--- Description of the task ---
Edit the data below by changing each "collectors" to "collected by" and leaving everything else untouched.
-- START Provided entries --
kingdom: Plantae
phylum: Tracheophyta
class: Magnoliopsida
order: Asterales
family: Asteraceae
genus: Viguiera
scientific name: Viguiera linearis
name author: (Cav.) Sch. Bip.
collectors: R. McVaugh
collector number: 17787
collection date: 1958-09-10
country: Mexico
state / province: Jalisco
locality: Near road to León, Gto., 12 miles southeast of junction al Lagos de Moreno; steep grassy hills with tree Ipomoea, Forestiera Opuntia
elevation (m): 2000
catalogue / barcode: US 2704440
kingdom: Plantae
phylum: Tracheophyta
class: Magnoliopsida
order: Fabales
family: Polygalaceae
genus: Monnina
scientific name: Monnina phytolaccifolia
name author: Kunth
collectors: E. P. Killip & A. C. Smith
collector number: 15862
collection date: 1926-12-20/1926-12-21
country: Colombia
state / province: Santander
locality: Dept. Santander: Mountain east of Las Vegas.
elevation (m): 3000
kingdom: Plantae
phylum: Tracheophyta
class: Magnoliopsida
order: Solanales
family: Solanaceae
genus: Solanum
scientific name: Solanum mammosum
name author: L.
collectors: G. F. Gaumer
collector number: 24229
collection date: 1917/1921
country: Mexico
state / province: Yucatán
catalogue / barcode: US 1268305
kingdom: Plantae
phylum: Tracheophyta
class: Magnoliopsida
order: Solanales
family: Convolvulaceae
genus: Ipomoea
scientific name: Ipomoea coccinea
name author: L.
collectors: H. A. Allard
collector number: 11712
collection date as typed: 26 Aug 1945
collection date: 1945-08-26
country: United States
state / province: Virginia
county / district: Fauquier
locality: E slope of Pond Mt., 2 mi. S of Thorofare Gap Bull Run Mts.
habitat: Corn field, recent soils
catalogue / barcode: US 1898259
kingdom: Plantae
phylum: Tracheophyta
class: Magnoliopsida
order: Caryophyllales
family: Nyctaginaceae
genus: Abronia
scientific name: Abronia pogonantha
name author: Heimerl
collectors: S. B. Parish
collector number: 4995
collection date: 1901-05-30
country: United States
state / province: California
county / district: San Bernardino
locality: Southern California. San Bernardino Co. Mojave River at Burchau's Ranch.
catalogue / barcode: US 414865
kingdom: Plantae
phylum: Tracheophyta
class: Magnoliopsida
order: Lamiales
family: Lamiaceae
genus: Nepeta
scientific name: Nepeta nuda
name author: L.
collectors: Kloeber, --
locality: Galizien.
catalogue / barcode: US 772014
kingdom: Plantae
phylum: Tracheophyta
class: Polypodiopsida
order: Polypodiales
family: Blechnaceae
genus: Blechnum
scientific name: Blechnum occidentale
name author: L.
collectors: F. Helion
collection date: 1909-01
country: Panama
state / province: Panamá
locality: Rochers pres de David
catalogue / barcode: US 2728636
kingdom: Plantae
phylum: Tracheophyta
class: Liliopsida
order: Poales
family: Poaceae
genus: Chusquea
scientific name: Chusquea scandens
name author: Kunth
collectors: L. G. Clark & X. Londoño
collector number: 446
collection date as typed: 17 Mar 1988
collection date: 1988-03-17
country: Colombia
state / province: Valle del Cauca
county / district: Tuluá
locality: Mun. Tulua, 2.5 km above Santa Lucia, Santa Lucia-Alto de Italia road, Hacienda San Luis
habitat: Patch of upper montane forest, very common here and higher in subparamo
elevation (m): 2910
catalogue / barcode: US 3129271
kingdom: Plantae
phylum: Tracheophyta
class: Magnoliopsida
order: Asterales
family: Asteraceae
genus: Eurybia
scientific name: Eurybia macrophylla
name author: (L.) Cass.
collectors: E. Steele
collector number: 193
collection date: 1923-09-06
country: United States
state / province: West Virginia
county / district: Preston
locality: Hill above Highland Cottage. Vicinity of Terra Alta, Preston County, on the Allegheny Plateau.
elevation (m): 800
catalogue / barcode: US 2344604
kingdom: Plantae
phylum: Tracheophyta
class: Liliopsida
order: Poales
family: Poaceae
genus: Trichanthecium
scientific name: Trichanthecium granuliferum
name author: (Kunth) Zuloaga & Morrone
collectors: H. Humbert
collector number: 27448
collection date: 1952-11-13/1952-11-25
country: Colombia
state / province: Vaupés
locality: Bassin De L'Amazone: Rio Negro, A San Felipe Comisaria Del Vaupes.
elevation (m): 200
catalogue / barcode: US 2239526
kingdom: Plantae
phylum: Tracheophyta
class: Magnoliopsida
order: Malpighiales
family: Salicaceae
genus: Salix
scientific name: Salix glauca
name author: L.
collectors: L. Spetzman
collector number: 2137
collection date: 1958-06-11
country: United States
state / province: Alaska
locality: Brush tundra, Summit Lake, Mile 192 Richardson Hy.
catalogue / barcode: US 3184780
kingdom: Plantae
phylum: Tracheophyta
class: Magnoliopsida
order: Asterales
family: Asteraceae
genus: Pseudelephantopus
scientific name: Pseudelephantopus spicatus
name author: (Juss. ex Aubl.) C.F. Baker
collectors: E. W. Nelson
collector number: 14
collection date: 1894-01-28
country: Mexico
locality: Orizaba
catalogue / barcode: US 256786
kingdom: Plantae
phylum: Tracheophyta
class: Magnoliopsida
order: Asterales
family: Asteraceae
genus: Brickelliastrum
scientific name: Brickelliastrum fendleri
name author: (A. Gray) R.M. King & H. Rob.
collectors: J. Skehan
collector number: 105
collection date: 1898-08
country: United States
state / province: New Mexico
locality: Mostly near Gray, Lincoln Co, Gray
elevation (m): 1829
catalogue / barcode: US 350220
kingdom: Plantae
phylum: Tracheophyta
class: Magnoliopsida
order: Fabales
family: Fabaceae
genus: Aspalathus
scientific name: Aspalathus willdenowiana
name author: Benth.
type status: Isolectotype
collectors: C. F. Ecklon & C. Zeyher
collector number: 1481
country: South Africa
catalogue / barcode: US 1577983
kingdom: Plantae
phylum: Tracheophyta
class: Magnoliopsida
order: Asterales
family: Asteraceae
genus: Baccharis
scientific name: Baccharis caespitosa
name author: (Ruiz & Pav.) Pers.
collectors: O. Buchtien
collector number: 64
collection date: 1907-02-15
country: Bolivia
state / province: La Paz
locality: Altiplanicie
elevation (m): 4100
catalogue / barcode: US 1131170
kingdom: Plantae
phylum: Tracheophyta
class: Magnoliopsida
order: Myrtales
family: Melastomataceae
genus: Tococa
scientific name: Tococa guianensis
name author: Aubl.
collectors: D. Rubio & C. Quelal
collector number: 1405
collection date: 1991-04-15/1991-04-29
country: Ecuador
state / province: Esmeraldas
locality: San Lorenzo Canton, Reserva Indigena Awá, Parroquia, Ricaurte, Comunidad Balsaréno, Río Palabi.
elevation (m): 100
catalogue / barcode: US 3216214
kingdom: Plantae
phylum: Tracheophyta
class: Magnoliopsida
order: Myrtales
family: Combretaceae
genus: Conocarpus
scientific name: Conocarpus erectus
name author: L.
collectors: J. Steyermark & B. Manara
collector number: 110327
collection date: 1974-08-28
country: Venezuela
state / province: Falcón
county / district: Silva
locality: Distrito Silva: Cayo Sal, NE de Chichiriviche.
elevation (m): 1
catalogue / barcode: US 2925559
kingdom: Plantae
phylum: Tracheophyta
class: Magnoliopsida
-- END Provided entries --
--- Response to this exercise ---
kingdom: Plantae
phylum: Tracheophyta
class: Magnoliopsida
order: Asterales
family: Asteraceae
genus: Viguiera
scientific name: Viguiera linearis
name author: (Cav.) Sch. Bip.
collected by: R. McVaugh
collector number: 17787
collection date: 1958-09-10
country: Mexico
state / province: Jalisco
locality: Near road to León, Gto., 12 miles southeast of junction al Lagos de Moreno; steep grassy hills with tree Ipomoea, Forestiera Opuntia
elevation (m): 2000
catalogue / barcode: US 2704440
kingdom: Plantae
phylum: Tracheophyta
class: Magnoliopsida
order: Fabales
family: Polygalaceae
genus: Monnina
scientific name: Monnina phytolaccifolia
name author: Kunth
collected by: E. P. Killip & A. C. Smith
collector number: 15862
collection date: 1926-12-20/1926-12-21
country: Colombia
state / province: Santander
locality: Dept. Santander: Mountain east of Las Vegas.
elevation (m): 3000
kingdom: Plantae
phylum: Tracheophyta
class: Magnoliopsida
order: Solanales
family: Solanaceae
genus: Solanum
scientific name: Solanum mammosum
name author: L.
collected by: G. F. Gaumer
collector number: 24229
collection date: 1917/1921
country: Mexico
state / province: Yucatán
catalogue / barcode: US 1268305
kingdom: Plantae
phylum: Tracheophyta
class: Magnoliopsida
order: Solanales
family: Convolvulaceae
genus: Ipomoea
scientific name: Ipomoea coccinea
name author: L.
collected by: H. A. Allard
collector number: 11712
collection date as typed: 26 Aug 1945
collection date: 1945-08-26
country: United States
state / province: Virginia
county / district: Fauquier
locality: E slope of Pond Mt., 2 mi. S of Thorofare Gap Bull Run Mts.
habitat: Corn field, recent soils
catalogue / barcode: US 1898259
kingdom: Plantae
phylum: Tracheophyta
class: Magnoliopsida
order: Caryophyllales
family: Nyctaginaceae
genus: Abronia
scientific name: Abronia pogonantha
name author: Heimerl
collected by: S. B. Parish
collector number: 4995
collection date: 1901-05-30
country: United States
state / province: California
county / district: San Bernardino
locality: Southern California. San Bernardino Co. Mojave River at Burchau's Ranch.
catalogue / barcode: US 414865
kingdom: Plantae
phylum: Tracheophyta
class: Magnoliopsida
order: Lamiales
family: Lamiaceae
genus: Nepeta
scientific name: Nepeta nuda
name author: L.
collected by: Kloeber, --
locality: Galizien.
catalogue / barcode: US 772014
kingdom: Plantae
phylum: Tracheophyta
class: Polypodiopsida
order: Polypodiales
family: Blechnaceae
genus: Blechnum
scientific name: Blechnum occidentale
name author: L.
collected by: F. Helion
collection date: 1909-01
country: Panama
state / province: Panamá
locality: Rochers pres de David
catalogue / barcode: US 2728636
kingdom: Plantae
phylum: Tracheophyta
class: Liliopsida
order: Poales
family: Poaceae
genus: Chusquea
scientific name: Chusquea scandens
name author: Kunth
collected by: L. G. Clark & X. Londoño
collector number: 446
collection date as typed: 17 Mar 1988
collection date: 1988-03-17
country: Colombia
state / province: Valle del Cauca
county / district: Tuluá
locality: Mun. Tulua, 2.5 km above Santa Lucia, Santa Lucia-Alto de Italia road, Hacienda San Luis
habitat: Patch of upper montane forest, very common here and higher in subparamo
elevation (m): 2910
catalogue / barcode: US 3129271
kingdom: Plantae
phylum: Tracheophyta
class: Magnoliopsida
order: Asterales
family: Asteraceae
genus: Eurybia
scientific name: Eurybia macrophylla
name author: (L.) Cass.
collected by: E. Steele
collector number: 193
collection date: 1923-09-06
country: United States
state / province: West Virginia
county / district: Preston
locality: Hill above Highland Cottage. Vicinity of Terra Alta, Preston County, on the Allegheny Plateau.
elevation (m): 800
catalogue / barcode: US 2344604
kingdom: Plantae
phylum: Tracheophyta
class: Liliopsida
order: Poales
family: Poaceae
genus: Trichanthecium
scientific name: Trichanthecium granuliferum
name author: (Kunth) Zuloaga & Morrone
collected by: H. Humbert
collector number: 27448
collection date: 1952-11-13/1952-11-25
country: Colombia
state / province: Vaupés
locality: Bassin De L'Amazone: Rio Negro, A San Felipe Comisaria Del Vaupes.
elevation (m): 200
catalogue / barcode: US 2239526
kingdom: Plantae
phylum: Tracheophyta
class: Magnoliopsida
order: Malpighiales
family: Salicaceae
genus: Salix
scientific name: Salix glauca
name author: L.
collected by: L. Spetzman
collector number: 2137
collection date: 1958-06-11
country: United States
state / province: Alaska
locality: Brush tundra, Summit Lake, Mile 192 Richardson Hy.
catalogue / barcode: US 3184780
kingdom: Plantae
phylum: Tracheophyta
class: Magnoliopsida
order: Asterales
family: Asteraceae
genus: Pseudelephantopus
scientific name: Pseudelephantopus spicatus
name author: (Juss. ex Aubl.) C.F. Baker
collected by: E. W. Nelson
collector number: 14
collection date: 1894-01-28
country: Mexico
locality: Orizaba
catalogue / barcode: US 256786
kingdom: Plantae
phylum: Tracheophyta
class: Magnoliopsida
order: Asterales
family: Asteraceae
genus: Brickelliastrum
scientific name: Brickelliastrum fendleri
name author: (A. Gray) R.M. King & H. Rob.
collected by: J. Skehan
collector number: 105
collection date: 1898-08
country: United States
state / province: New Mexico
locality: Mostly near Gray, Lincoln Co, Gray
elevation (m): 1829
catalogue / barcode: US 350220
kingdom: Plantae
phylum: Tracheophyta
class: Magnoliopsida
order: Fabales
family: Fabaceae
genus: Aspalathus
scientific name: Aspalathus willdenowiana
name author: Benth.
type status: Isolectotype
collected by: C. F. Ecklon & C. Zeyher
collector number: 1481
country: South Africa
catalogue / barcode: US 1577983
kingdom: Plantae
phylum: Tracheophyta
class: Magnoliopsida
order: Asterales
family: Asteraceae
genus: Baccharis
scientific name: Baccharis caespitosa
name author: (Ruiz & Pav.) Pers.
collected by: O. Buchtien
collector number: 64
collection date: 1907-02-15
country: Bolivia
state / province: La Paz
locality: Altiplanicie
elevation (m): 4100
catalogue / barcode: US 1131170
kingdom: Plantae
phylum: Tracheophyta
class: Magnoliopsida
order: Myrtales
family: Melastomataceae
genus: Tococa
scientific name: Tococa guianensis
name author: Aubl.
collected by: D. Rubio & C. Quelal
collector number: 1405
collection date: 1991-04-15/1991-04-29
country: Ecuador
state / province: Esmeraldas
locality: San Lorenzo Canton, Reserva Indigena Awá, Parroquia, Ricaurte, Comunidad Balsaréno, Río Palabi.
elevation (m): 100
catalogue / barcode: US 3216214
kingdom: Plantae
phylum: Tracheophyta
class: Magnoliopsida
order: Myrtales
family: Combretaceae
genus: Conocarpus
scientific name: Conocarpus erectus
name author: L.
collected by: J. Steyermark & B. Manara
collector number: 110327
collection date: 1974-08-28
country: Venezuela
state / province: Falcón
county / district: Silva
locality: Distrito Silva: Cayo Sal, NE de Chichiriviche.
elevation (m): 1
catalogue / barcode: US 2925559
kingdom: Plantae
phylum: Tracheophyta
class: Magnoliopsida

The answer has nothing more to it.